Décidément, le socialisme à la française est devenu le temple du conservatisme. Les deux élus proposent de renoncer à une ambition et de procéder à un aménagement. Echanger la gare du 21e siècle contre la gare du 19e siècle repeinte, en somme... Et tout cela, pour une probable alliance avec des théoriciens de la décroissance et du collectivisme. Un plat de lentilles…

Eh bien non. Paris a besoin de cette porte d’entrée depuis l’international, nos régions et nos périphéries. Et ce quartier du 10e arrondissement a besoin d’un geste architectural fort – d’autant plus fort qu’il préserve notre patrimoine commun – qui rendra fier les riverains, sera un lieu de vie tout autant que de travail et pourvoira de nombreux emplois locaux.
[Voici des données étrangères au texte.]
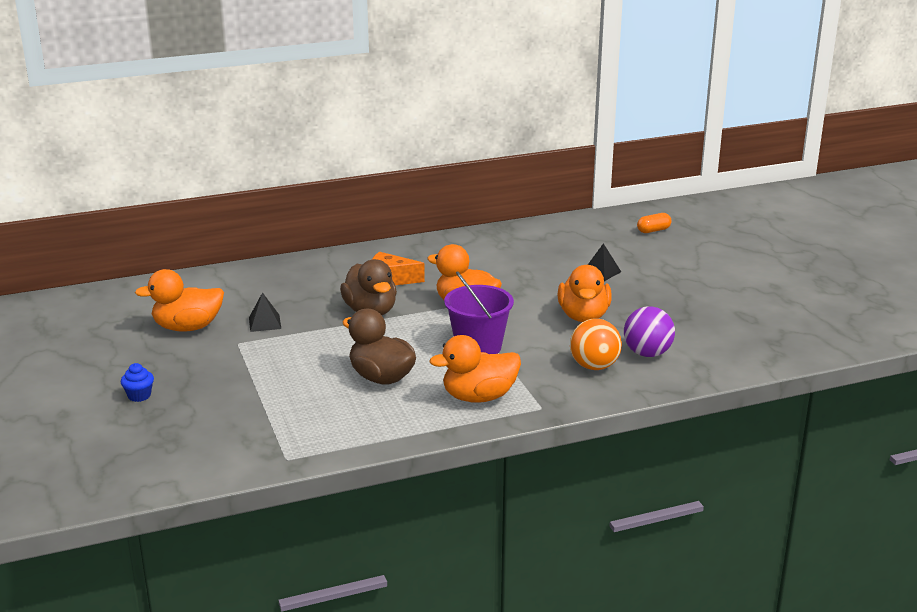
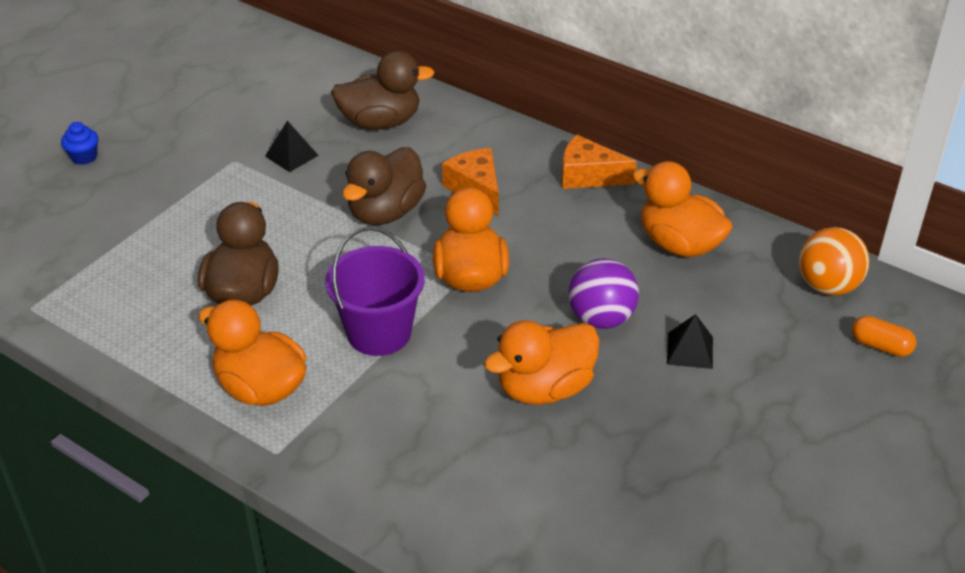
camera: 55 degrees right, 15 degrees up
(187, 327) = (238, 115): orange duck -> orange duck (679, 244)
(277, 285) = (380, 122): none -> brown duck
(426, 247) = (588, 176): none -> orange cheese
(594, 366) = (420, 456): orange ball -> orange ball (827, 286)
(647, 353) = (500, 493): purple ball -> purple ball (601, 318)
Le manque de souffle de cette majorité sortante, au pouvoir depuis 18 ans, bientôt 19, a conduit notre belle capitale à l’état actuel de capitale la plus sale d’Europe selon la presse internationale, de capitale dans laquelle des territoires entiers sont abandonnés (notamment dans le nord – haut du 10e et 18e), dans laquelle même les agents municipaux refusent certaines missions devenues impossibles à exercer tant les incivilités, voire les violences, sont nombreuses. Nous ne nous résoudrons pas à passer à la moulinette des petits arrangements électoraux et du manque d’ambition un projet dont nous avons besoin, qui peut - et doit peut-être - encore être amendé, mais doit être préservé dans cet élan qu’il propose pour le quartier et pour notre ville.